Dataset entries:
####

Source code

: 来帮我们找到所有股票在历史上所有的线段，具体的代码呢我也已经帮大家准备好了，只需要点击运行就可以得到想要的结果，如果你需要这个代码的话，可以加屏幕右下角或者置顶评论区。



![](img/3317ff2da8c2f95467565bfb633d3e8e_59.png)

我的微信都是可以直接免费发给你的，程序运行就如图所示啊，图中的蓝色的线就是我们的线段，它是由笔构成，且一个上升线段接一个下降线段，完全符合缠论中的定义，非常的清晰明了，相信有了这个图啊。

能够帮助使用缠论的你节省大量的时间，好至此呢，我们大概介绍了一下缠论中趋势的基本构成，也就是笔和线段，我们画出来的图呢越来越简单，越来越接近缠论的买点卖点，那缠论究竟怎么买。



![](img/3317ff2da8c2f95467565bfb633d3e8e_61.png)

####

— Problem —
Exactly reproduce every record.

— Answer space —
Source code

: 来帮我们找到所有股票在历史上所有的线段，具体的代码呢我也已经帮大家准备好了，只需要点击运行就可以得到想要的结果，如果你需要这个代码的话，可以加屏幕右下角或者置顶评论区。



![](img/3317ff2da8c2f95467565bfb633d3e8e_59.png)

我的微信都是可以直接免费发给你的，程序运行就如图所示啊，图中的蓝色的线就是我们的线段，它是由笔构成，且一个上升线段接一个下降线段，完全符合缠论中的定义，非常的清晰明了，相信有了这个图啊。

能够帮助使用缠论的你节省大量的时间，好至此呢，我们大概介绍了一下缠论中趋势的基本构成，也就是笔和线段，我们画出来的图呢越来越简单，越来越接近缠论的买点卖点，那缠论究竟怎么买。



![](img/3317ff2da8c2f95467565bfb633d3e8e_61.png)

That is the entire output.